--- Task description ---
If a line of the data below holds the string "Mavropoulos", copy it.

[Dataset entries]
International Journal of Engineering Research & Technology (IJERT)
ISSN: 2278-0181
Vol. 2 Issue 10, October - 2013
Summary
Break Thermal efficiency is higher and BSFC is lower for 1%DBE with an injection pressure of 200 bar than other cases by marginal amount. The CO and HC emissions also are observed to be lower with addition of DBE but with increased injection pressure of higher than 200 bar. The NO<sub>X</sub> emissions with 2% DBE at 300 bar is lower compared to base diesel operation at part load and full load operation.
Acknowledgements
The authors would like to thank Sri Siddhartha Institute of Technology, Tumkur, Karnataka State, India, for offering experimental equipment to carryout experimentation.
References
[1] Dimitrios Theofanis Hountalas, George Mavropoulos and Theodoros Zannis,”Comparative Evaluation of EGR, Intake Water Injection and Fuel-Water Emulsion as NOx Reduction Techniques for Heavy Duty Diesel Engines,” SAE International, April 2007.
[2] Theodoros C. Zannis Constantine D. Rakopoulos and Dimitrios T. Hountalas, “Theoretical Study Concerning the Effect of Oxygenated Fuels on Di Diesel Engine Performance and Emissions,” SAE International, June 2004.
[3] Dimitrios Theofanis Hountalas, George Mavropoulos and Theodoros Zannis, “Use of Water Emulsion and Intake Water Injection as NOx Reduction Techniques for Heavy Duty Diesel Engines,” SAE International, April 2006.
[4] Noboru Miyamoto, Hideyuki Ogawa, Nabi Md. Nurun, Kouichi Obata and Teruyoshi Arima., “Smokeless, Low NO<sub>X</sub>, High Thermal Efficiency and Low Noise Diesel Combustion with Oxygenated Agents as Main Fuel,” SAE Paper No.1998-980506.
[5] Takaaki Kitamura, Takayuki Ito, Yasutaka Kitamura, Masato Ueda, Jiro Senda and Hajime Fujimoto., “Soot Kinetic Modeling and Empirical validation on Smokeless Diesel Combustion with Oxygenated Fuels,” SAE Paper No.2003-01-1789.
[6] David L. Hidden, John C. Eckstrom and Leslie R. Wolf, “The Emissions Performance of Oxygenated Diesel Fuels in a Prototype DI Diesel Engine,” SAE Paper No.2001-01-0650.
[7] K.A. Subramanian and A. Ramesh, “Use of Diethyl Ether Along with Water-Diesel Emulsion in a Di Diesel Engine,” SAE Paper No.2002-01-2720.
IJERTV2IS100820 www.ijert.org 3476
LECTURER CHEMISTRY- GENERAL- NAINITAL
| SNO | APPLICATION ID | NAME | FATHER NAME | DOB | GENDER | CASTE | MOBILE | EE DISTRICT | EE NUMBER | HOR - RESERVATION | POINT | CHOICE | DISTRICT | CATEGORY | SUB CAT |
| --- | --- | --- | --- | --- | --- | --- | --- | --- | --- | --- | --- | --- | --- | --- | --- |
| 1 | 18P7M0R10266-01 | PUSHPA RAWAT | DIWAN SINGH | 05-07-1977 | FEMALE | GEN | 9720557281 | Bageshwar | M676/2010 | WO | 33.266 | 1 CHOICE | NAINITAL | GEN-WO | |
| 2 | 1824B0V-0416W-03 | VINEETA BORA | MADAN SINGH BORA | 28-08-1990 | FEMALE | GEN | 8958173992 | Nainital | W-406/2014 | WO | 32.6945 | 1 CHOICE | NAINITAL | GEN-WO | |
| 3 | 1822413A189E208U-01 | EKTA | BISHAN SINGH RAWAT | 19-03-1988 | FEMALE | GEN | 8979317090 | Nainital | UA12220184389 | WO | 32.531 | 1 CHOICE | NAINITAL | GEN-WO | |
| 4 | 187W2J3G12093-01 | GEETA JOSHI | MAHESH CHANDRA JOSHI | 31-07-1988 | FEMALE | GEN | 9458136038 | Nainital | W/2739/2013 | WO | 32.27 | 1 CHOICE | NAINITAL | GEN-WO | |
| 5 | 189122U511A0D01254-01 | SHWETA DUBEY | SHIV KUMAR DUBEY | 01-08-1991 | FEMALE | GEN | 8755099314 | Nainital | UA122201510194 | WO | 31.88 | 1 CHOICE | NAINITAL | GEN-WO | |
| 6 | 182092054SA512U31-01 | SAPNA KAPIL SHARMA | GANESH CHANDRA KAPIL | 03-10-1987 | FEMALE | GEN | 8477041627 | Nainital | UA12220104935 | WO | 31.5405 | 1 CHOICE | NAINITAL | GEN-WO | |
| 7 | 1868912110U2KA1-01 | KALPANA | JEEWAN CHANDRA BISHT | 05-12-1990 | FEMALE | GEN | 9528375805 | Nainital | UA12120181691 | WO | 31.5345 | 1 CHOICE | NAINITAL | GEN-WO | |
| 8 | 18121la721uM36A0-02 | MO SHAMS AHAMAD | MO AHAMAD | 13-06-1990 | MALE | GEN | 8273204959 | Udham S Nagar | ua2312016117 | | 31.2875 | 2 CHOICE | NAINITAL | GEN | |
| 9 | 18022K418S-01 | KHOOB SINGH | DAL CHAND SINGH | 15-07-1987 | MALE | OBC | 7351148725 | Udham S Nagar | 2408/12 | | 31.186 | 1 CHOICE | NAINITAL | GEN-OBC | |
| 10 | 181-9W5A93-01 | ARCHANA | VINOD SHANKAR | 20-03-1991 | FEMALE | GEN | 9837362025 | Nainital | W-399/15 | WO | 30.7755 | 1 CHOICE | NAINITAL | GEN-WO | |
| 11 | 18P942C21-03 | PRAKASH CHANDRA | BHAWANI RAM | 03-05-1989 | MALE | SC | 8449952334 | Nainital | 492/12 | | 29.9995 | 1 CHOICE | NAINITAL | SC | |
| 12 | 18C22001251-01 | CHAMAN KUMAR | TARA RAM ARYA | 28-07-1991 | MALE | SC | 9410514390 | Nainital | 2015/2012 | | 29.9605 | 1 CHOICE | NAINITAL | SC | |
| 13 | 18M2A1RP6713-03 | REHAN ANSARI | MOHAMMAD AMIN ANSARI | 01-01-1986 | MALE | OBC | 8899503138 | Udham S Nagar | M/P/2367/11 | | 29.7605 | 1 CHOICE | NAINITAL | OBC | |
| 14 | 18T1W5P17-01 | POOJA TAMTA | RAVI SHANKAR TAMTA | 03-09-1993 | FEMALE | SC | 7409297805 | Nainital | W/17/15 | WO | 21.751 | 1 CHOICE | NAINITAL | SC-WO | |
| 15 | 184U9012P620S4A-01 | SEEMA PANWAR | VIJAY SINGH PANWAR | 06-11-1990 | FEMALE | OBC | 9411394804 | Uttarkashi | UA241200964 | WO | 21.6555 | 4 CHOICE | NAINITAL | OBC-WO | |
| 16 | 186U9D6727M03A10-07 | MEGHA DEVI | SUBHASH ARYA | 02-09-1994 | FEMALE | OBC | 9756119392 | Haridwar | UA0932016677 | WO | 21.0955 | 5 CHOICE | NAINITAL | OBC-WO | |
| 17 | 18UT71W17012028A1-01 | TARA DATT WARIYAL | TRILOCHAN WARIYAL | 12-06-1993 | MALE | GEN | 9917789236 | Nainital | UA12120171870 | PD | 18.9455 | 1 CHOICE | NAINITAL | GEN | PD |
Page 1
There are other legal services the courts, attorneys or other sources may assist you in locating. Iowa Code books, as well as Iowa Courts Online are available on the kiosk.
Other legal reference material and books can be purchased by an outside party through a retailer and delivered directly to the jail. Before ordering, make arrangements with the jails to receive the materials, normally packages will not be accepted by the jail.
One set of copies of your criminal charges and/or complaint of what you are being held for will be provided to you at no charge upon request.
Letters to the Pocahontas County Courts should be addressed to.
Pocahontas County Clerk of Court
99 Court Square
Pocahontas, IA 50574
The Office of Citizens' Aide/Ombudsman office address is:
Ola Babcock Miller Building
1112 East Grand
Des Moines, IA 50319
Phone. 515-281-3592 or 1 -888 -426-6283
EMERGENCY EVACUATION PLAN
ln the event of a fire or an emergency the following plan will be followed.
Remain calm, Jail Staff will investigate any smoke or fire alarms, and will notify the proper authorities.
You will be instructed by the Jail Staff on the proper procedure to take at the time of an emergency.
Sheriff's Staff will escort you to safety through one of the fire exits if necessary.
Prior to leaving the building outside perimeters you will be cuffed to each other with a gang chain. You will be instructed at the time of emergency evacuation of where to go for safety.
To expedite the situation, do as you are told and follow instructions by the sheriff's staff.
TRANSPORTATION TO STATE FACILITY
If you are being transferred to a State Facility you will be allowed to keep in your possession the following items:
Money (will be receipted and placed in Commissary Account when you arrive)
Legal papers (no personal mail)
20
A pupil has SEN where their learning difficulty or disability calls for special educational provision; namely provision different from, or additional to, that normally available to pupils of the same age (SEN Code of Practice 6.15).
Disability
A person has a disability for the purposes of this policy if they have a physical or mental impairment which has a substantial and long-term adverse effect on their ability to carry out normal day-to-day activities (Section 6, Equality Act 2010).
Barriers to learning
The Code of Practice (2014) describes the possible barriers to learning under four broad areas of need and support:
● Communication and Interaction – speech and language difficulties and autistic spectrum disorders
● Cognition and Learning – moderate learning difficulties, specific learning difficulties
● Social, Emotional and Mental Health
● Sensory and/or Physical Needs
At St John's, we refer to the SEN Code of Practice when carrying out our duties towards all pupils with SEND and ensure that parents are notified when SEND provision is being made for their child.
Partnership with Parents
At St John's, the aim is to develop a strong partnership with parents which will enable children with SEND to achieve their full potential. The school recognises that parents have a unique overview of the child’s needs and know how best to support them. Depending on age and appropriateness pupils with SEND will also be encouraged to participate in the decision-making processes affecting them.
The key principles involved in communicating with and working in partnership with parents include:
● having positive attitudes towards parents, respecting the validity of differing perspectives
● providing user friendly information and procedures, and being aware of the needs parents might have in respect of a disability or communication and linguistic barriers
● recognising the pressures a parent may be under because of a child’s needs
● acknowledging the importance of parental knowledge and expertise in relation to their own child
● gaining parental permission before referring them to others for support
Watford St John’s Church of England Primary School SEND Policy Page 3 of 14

--- Response ---
[1] Dimitrios Theofanis Hountalas, George Mavropoulos and Theodoros Zannis,”Comparative Evaluation of EGR, Intake Water Injection and Fuel-Water Emulsion as NOx Reduction Techniques for Heavy Duty Diesel Engines,” SAE International, April 2007.
[3] Dimitrios Theofanis Hountalas, George Mavropoulos and Theodoros Zannis, “Use of Water Emulsion and Intake Water Injection as NOx Reduction Techniques for Heavy Duty Diesel Engines,” SAE International, April 2006.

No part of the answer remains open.